For some inexplicable reason, I have no blackthorn in my garden, not even in my recently planted mixed hedge, which is something I will have to put right. Although the blackthorn is now out in full force in some areas of the countryside, at the Hobbets – the location of the nearest blackthorn shrubs to my house – the buds are some way off bursting. On several journeys over the last few days, I have kept my eyes peeled for blackthorn blossom, and have begun to notice a pattern. In the valleys, the blackthorn is already almost at its peak. But I live on a hill. Not a high hill – all of 90 metres above sea level – but perhaps exposed enough to suffer from stronger winds and slightly lower temperatures. It seems that a more sheltered location is enough to persuade the blackthorn that it is already safe to flower.
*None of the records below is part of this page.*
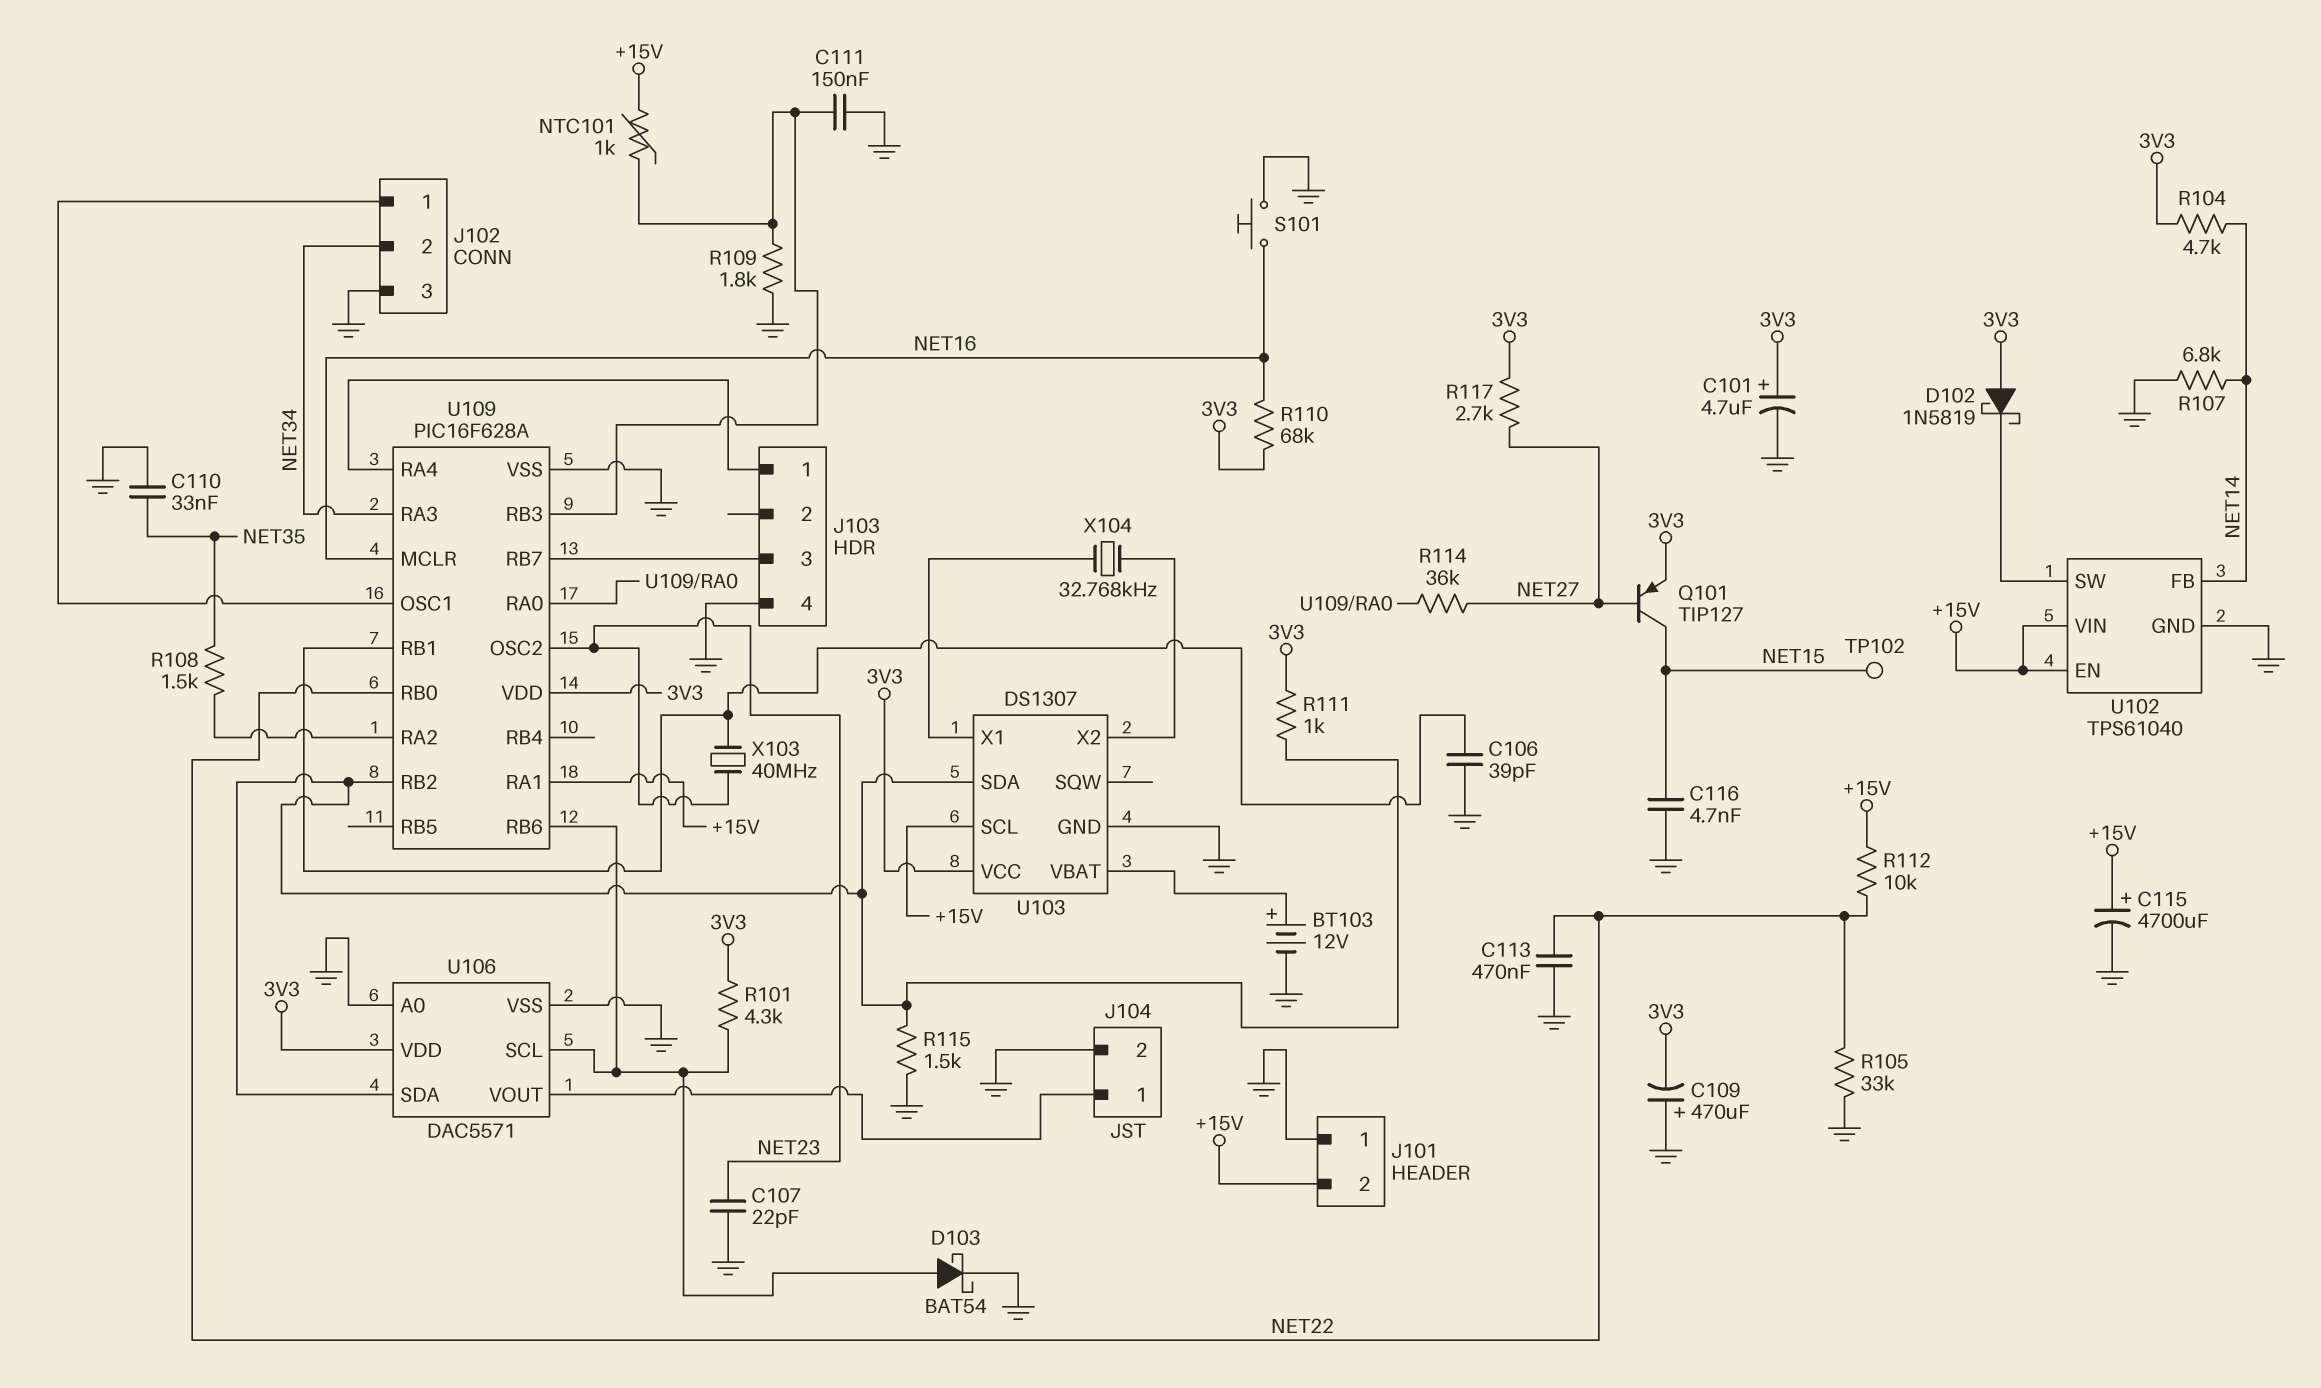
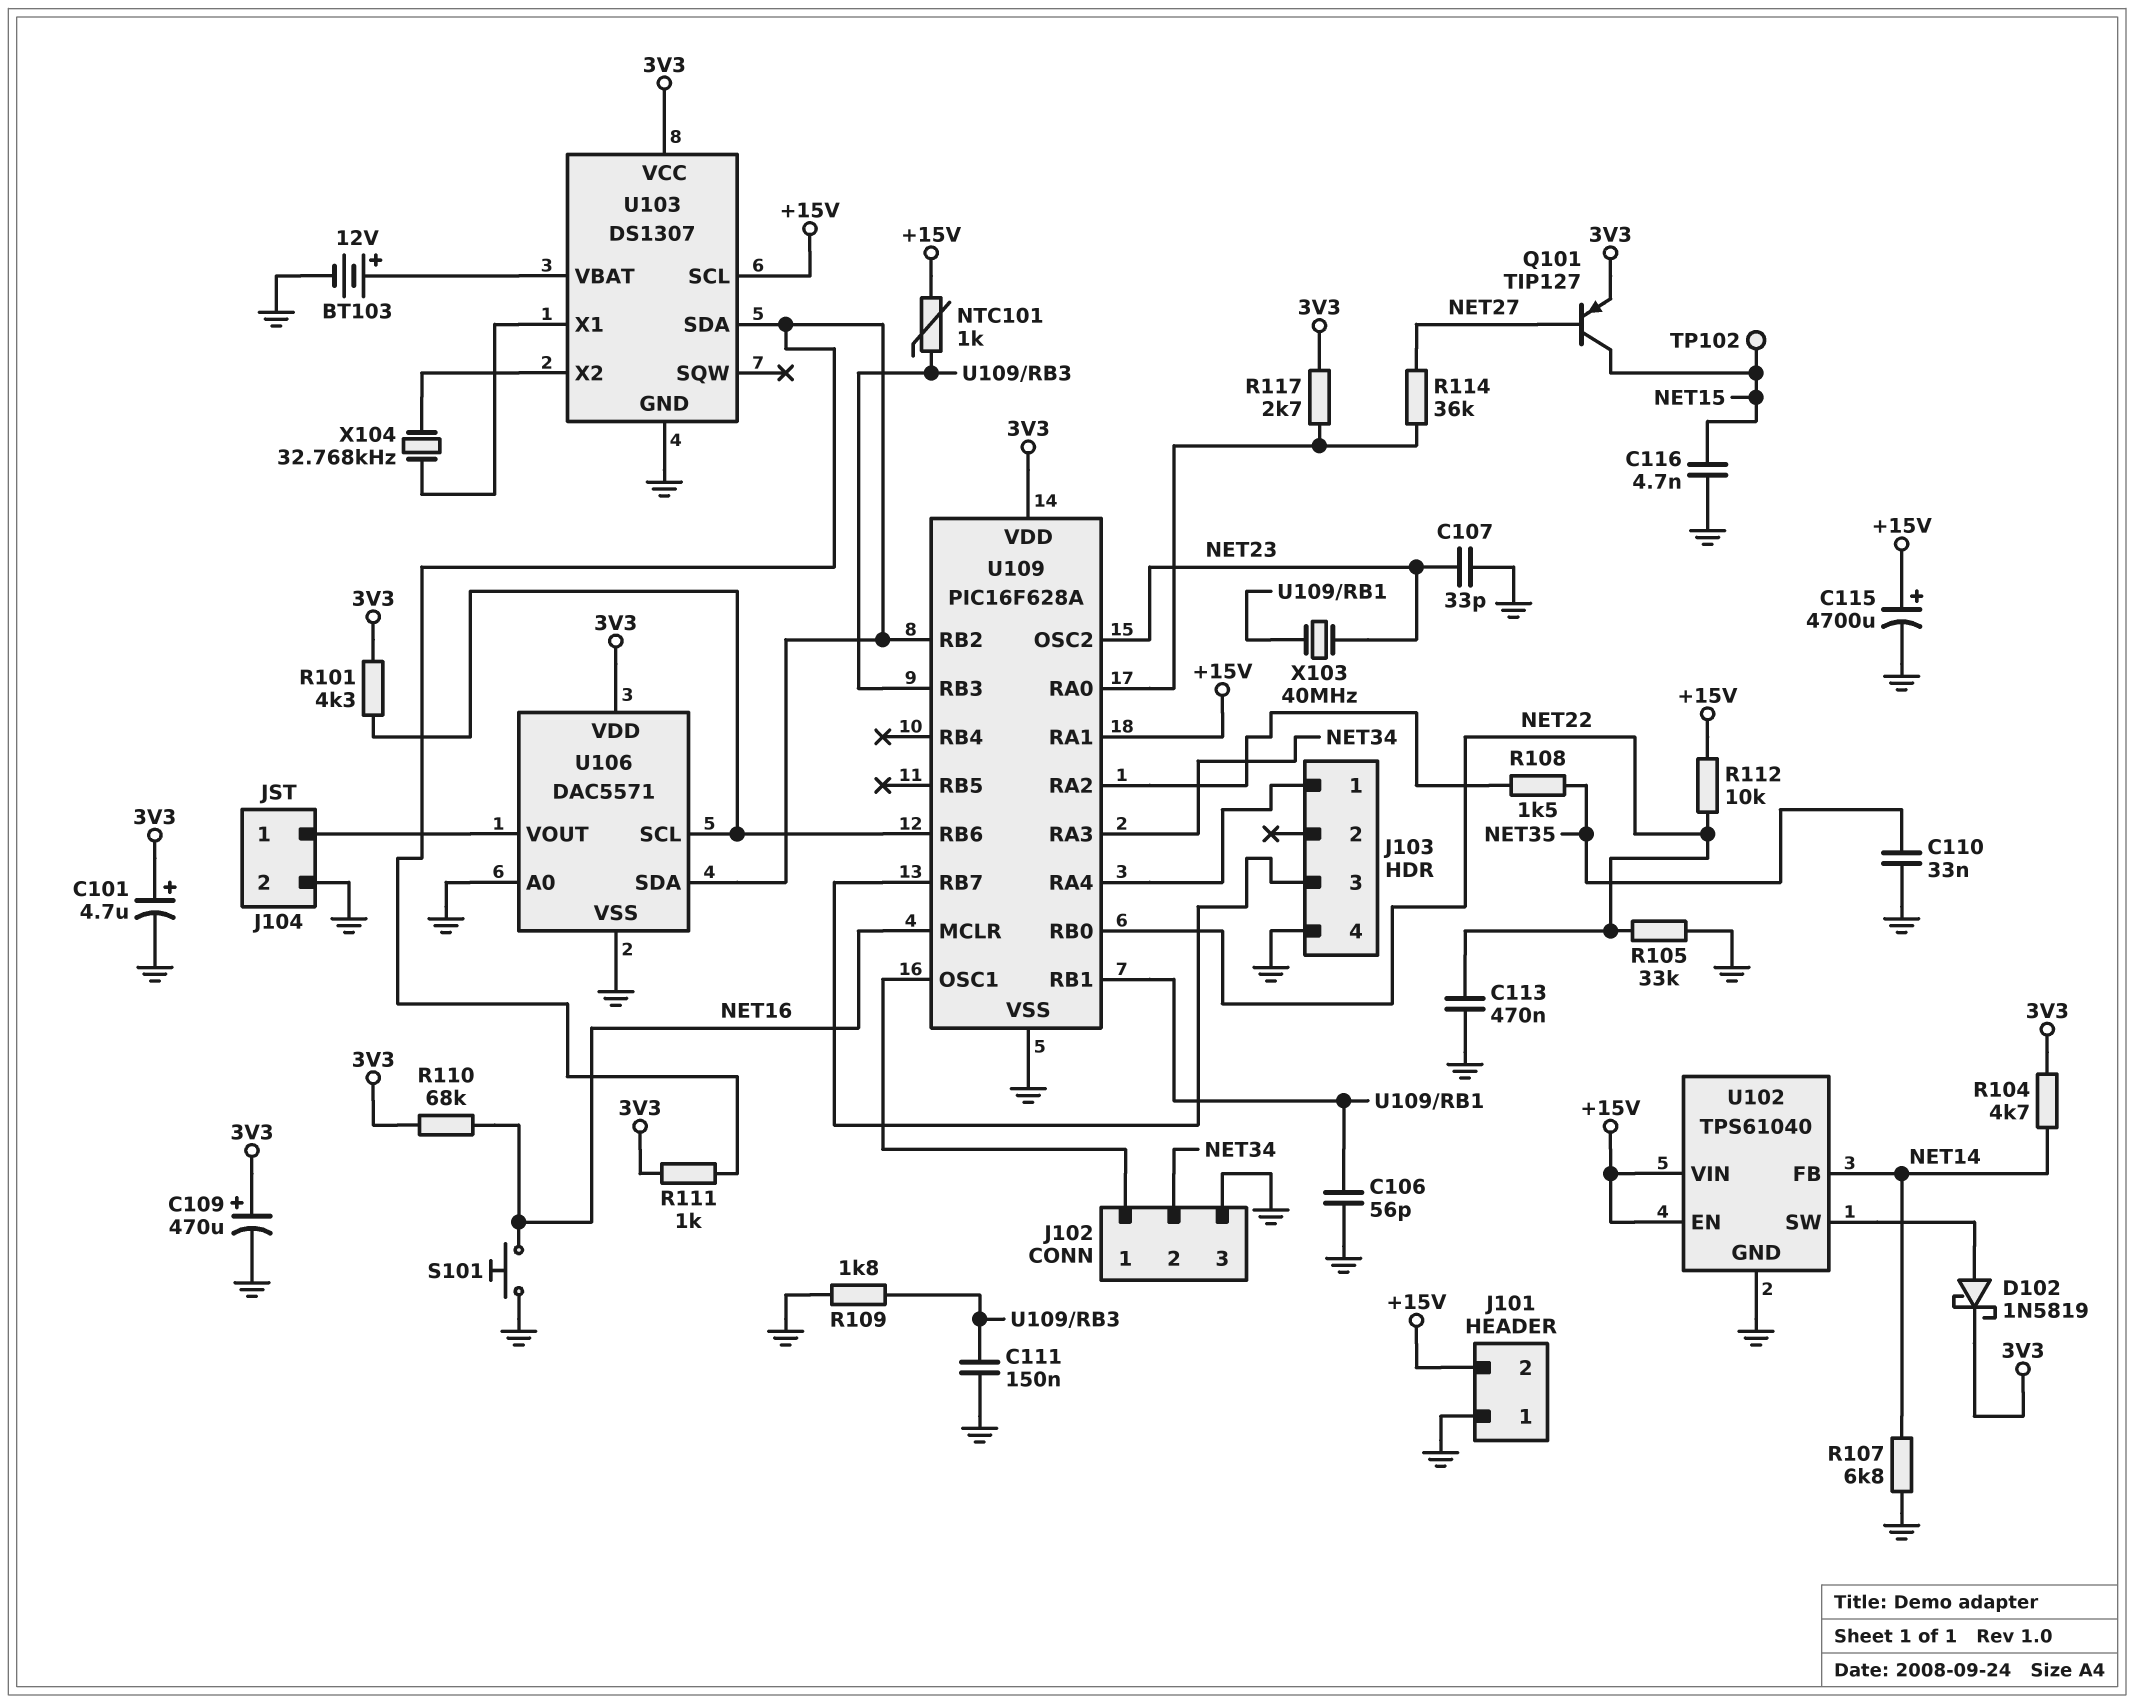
C106: 39pF (GND, U109/RB1) -> 56pF (GND, U109/RB1)
C107: 22pF (GND, NET23) -> 33pF (GND, NET23)
C109: 470uF (plus GND, minus 3V3) -> 470uF (plus 3V3, minus GND)
D102: schottky 1N5819 (A 3V3, K U102/SW) -> schottky 1N5819 (A U102/SW, K 3V3)
D103: schottky BAT54 (A U106/SCL, K GND) -> none
R115: 1.5k (GND, U103/SDA) -> none
R117: 2.7k (3V3, NET27) -> 2.7k (3V3, U109/RA0)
Of course, the blackthorn’s blossom is the precursor of its autumn offering: sloes. Sloes are one of very few autumn fruits of which I haven’t made use. I’m not keen on spirits, and the fruits are so small that removing stones to make jam seems more trouble than it’s worth: damsons are fiddly enough. I enjoy seeing the fruits on trees and in hedges; but for me, the blackthorn is all about its blossom. Usually it is one of the most delightful signals that spring is on its way. This year, I hope, it is the signal that spring has arrived. Judging by the entertaining spectacle of a wood pigeon standing in the pond up to its belly having a bath and a splash-about followed by a long sunbathing session on the lawn (still in progress), we are all in agreement that there is no excuse for any further delay in embracing the season.